DH has his own business his own life, his own hobbies etc and generally I think is quite happy going to work coming home and generally doing nothing else.
It is almost as if he has turned into his own father as they say they do -the thing is we are both on ly in our early 30's with 3 children under 6 and i so believe that life is for living (more than just existing) i love travelling,socialising (yes with a drink or two) working meeting people and going to new places.Even with the children, I think you can build a happy family life next to the children and that it shouldn't have to alter too much.(Having said this I have made LOTS of lifestyle alterations and not begrudgingly since my first child)This I don't mind doing and sometimes wish that my parents had felt the same.
It is now nearly 9 years down the line when I have realised that I am simply no more than a glorified second mother to him, he works when he likes,goes to his hobby when he likes and I am supposed to feed, sexually satisfy him and smile as if life couldn't be better when the fact is,I don't get out,I cant work as I would like to as he is the main earner,he doesnt take me anywhere but tuts if I want to stay at a friends to get
out cheaply for a bit and although I have discussed this untili am blue in the face it dooesn't seem to change at all.Please tell me how to keep the spark alive when times are stressful and we are both tired and hardly have any spare time for eachother,I do love him but I am so taken for granted sometimes.don't get me wrong he gives us evrything I could wish for and if I arrange things he is generally happy to accomodate,I feel as if I never arranged anything then we would literally exist in this routine forever-he would never want to go out or anything.I am also expected to have sex at least 3x per week or if not i get him moaning.I don't feel 'special'at all.He thiks a nicely written birthday card covers this for a few months-no present, and no meal out.I think I am bored however I am quite an active lively person and he is mellow and laid back and loves relaxing-how do we get the happy medium???Sorry it's ong and i know a common problem in marriage with young kids too.
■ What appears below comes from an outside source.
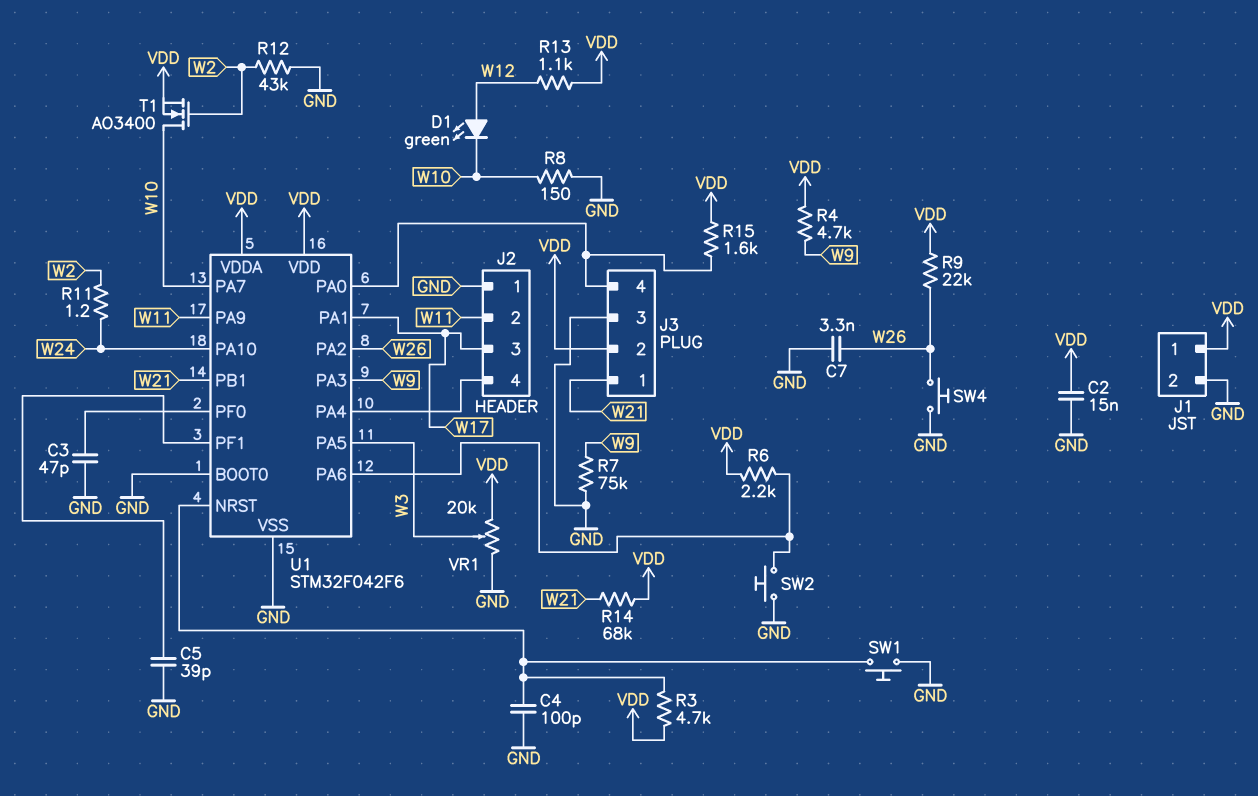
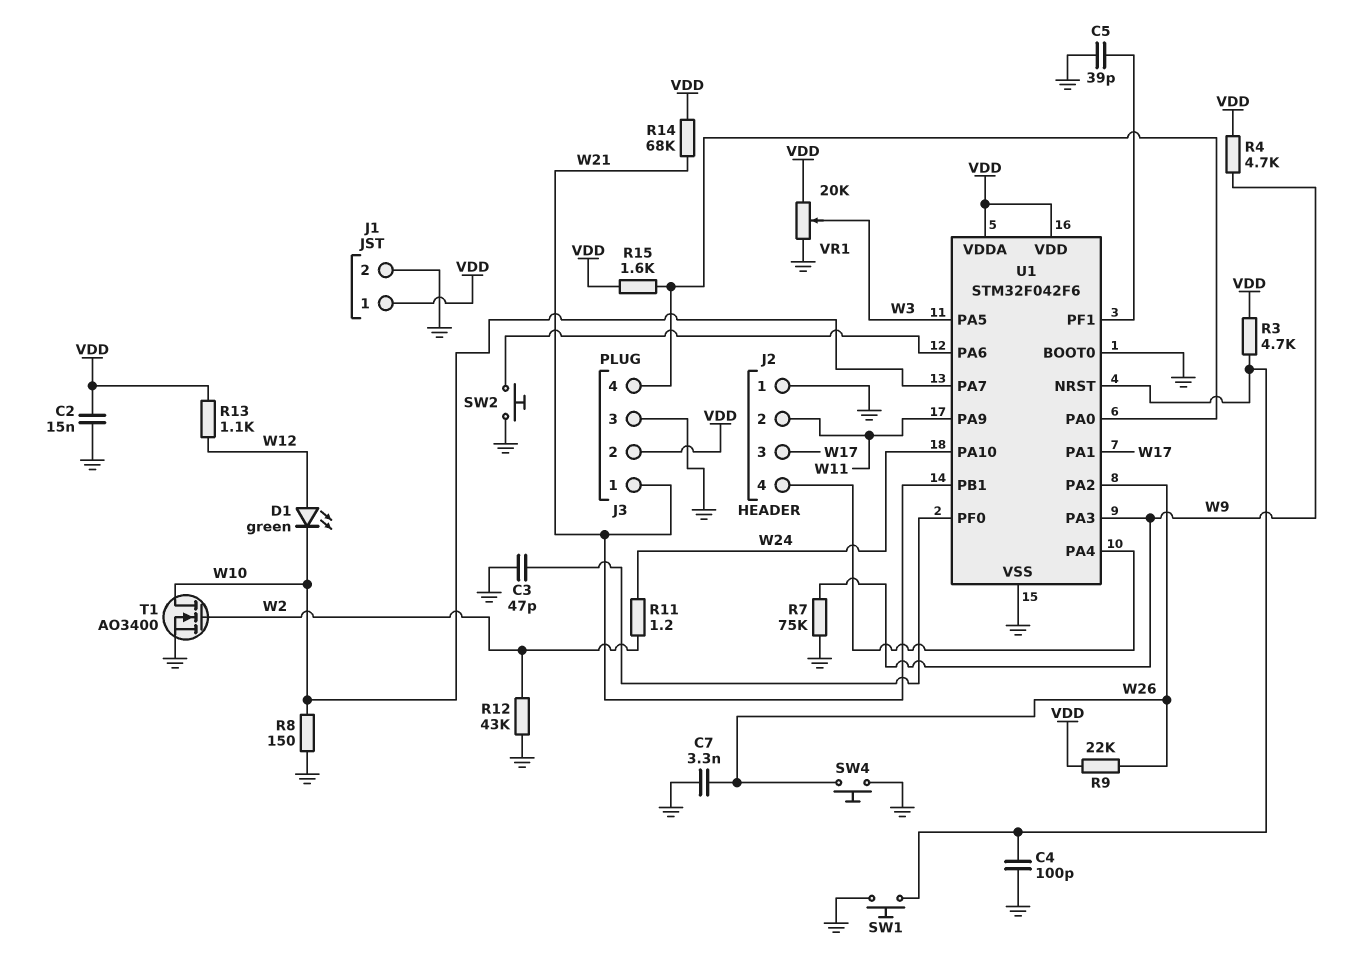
R6: 2.2k (U1/PA6, VDD) -> none
T1: NMOS AO3400 (G W2, D W10, S VDD) -> NMOS AO3400 (G W2, D W10, S GND)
booyhoo Wed 05-Aug-09 15:04:11

i would show him this post.

pollyblue Wed 05-Aug-09 15:08:26

Yep, think it is quite a common problem! smile And he sounds a bit like your typical bloke, happy with his work and family, got into a routine that suits him and enjoys his hobbies.

If he is home in the evenings couldn't you get a part time job then, or do a class of some description? If you have family or friends nearby who would babysit, would he agree to a regular night out, perhaps once a fortnight or whenever would suit you, you choose the venue one time, he chooses the next? Just a couple of small, regular "breathers" could make a big difference. But he does nee to understand that just as he has carved out a niche for himself he's happy with, you are entitled to do the same.